Eine vom Ministerium in Auftrag gegebene und vor wenigen Tagen
veröffentlichte Allensbach-Studie ergab, dass etwa neun von zehn
Menschen in Deutschland die Vereinbarkeit von Pflege und Familie als
wichtige beziehungsweise sehr wichtige Aufgabe für die Zukunft sehen.

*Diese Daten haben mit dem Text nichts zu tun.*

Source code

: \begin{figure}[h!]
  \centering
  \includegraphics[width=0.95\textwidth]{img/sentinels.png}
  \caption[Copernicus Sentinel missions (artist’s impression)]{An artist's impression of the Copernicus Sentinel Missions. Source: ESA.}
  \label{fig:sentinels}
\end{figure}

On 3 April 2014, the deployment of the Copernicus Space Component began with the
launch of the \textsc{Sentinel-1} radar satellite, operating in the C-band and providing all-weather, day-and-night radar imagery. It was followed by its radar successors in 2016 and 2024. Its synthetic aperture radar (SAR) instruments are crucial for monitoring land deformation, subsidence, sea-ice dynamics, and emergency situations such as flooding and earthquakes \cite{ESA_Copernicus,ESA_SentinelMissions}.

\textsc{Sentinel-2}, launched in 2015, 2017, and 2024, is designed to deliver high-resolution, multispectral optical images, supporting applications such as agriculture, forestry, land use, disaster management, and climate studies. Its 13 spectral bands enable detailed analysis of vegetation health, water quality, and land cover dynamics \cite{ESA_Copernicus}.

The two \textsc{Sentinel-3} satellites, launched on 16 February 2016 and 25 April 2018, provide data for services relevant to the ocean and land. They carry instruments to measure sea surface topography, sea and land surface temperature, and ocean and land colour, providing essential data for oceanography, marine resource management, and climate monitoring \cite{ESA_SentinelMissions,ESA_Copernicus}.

Drei von vier Befragten bewerteten die derzeitigen Möglichkeiten als
schlecht.

Dabei ist für Menschen wie Rudolf Mehringer Unterstützung
besonders wichtig. Viele Freunde schauen heutzutage seltener bei der
Familie vorbei. «In einer solch schwierigen Phase trennt sich die
Spreu vom Weizen», sagt er. Immer wieder stößt der 44-Jährige auch
an
die Grenzen seiner Belastbarkeit. «Aber immer nur kurz. Letztlich
gewinnt mein Wille und meine Lebensfreude.»